“E il naufragar m’è dolce in questo mare” – Clandestino Susci Bar

Azzurro su azzurro è l’effetto visivo di questo locale sul mare, un po’ come un ton sur ton di un vestito tailor made: così il “Clandestino Susci Bar” (miglior cucina di pesce 2019 secondo “L’Espresso”), accompagna con la sua eleganza lo sfondo unico regalato naturalmente dal monte Conero.

Siamo a Portonovo, nelle Marche, in un’area protetta tra le più incantevoli di tutto l’Adriatico, dove il mare si tinge di un azzurro quasi insolito per le nostre latitudini nazionali, fondendosi con il cielo e la nostra isola del gusto.

Il locale di Moreno Cedroni, chef italiano 2 stelle Michelin, noto per la sua continua ricerca di nuove tecniche di cucina abbinando gli aspetti della tradizione all’innovazione, è il perfetto connubio per chi cerca un’esperienza sensoriale oltre le più rosee aspettative.

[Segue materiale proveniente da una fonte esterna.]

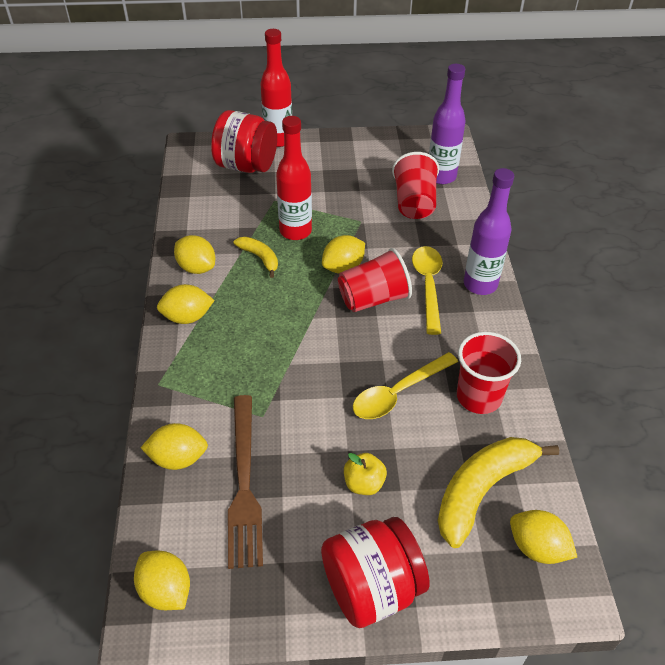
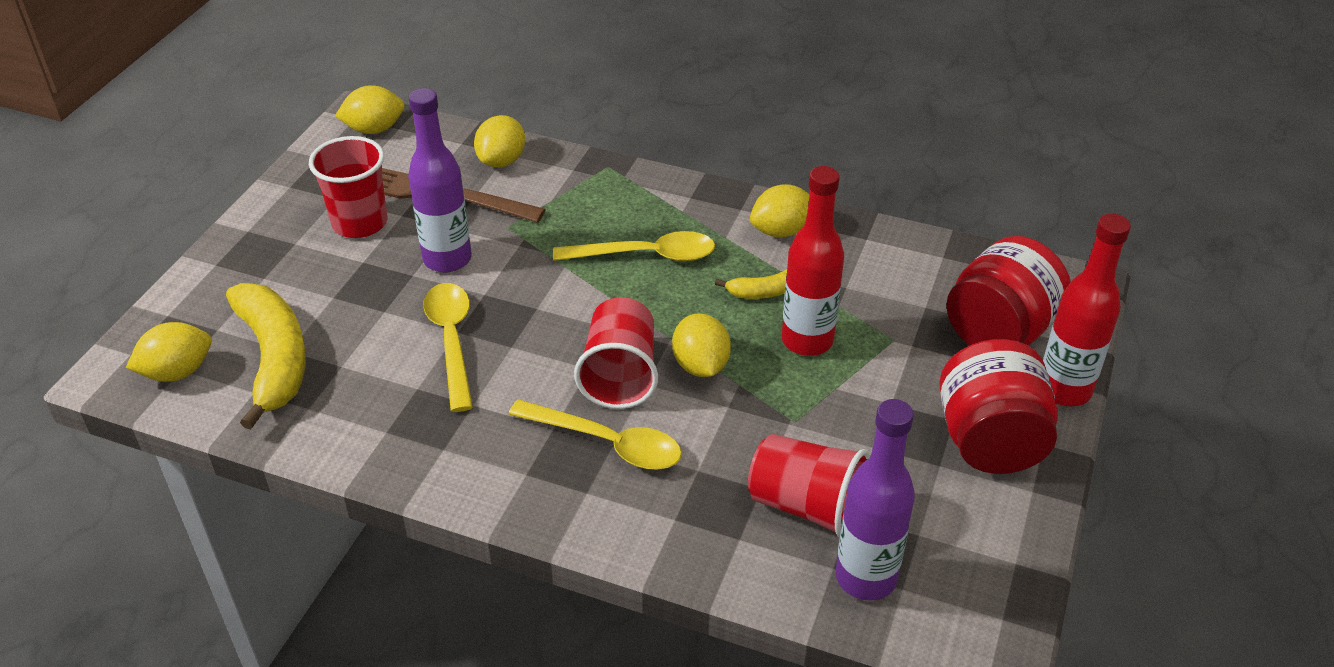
camera: 115 degrees right, 5 degrees down
yellow lemon [157,284,215,324] -> none
red jar [321,517,430,628] -> red jar moved to [939,339,1058,474]
yellow apple [344,453,387,495] -> none
red cup [457,332,521,414] -> red cup moved to [309,136,387,238]
purple bottle [464,168,514,295] -> purple bottle moved to [408,88,472,273]
none -> yellow spoon [553,231,715,262]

Veniamo quindi alla nostra serata: il “Clandestino” si raggiunge a piedi per gli ultimi 50m, pochi passi che ci permettono di immergerci nella natura incontaminata del monte Conero, la stessa natura che fornisce alcuni dei preziosi ingredienti utilizzati nel ristorante.

Ci fanno accomodare all’interno, in uno spazio elegante ed allo stesso tempo accogliente, dalle luci soffuse (non preoccupatevi perché ciascun tavolo ha un fantastico punto luce dedicato e non rischierete di mangiare al buio) e dal personale estremamente cordiale.

Opto per il menù degustazione, del resto è quasi impossibile riuscire a privarsi anche solo di uno di questi magnifici piatti per i quali, la sola lettura della carta, mi provoca un riflesso condizionato degno del migliore tra i cani di Pavlov.

Leggendo si percepisce distintamente la differenza fatta dallo chef Moreno Cedroni e portata avanti da Luca Naula (un giovane e promettente ragazzo Piemontese): ciascun piatto ha un titolo, una descrizione ed un breve racconto collegato all’idea alla base; il lettore viene così trasportato nella visione che ha ispirato la creazione della ricetta, in un naufragio controllato nel quale ci si fida del comandante e dal quale, si spera, non approdare mai.

 

Otto piatti per alcune decine di ingredienti (se non mi sbaglio circa 40-50), dove ciascuna portata successiva ti fa rivalutare la precedente, in un crescendo di profumi, sapori e sensazioni, che ti cullano dall’inizio alla fine dell’esperienza (non un semplice “pasto”), aiutati anche dalle parole del personale di sala che descrive la storia degli ingredienti e la composizione della pietanza.

Avevo pensato di dettagliarvi tutte le portate, ma ho deciso di evitarlo per non rovinarvi la sorpresa nel caso in cui vogliate andare al “Clandestino”, poiché vorrei

che provaste le stesse sensazioni che ci hanno fatto naufragare, anche solo per un paio d’ore, nel dolce mare del Conero.

Non vi rivelerò il mio piatto preferito, ma vi posso dire tranquillamente che la scelta non è stata per nulla semplice, visto il livello altissimo di tutta la cena.

Usciamo dal locale e ci reimmergiamo nella natura per raggiungere l’auto, ripenso ai sapori, ai profumi, alle sensazioni provati ed alla famosa poesia di Leopardi (Porto Recanati è poco distante da qui) “Così tra questa immensità s’annega il pensier mio: e il naufragar m’è dolce in questo mare”.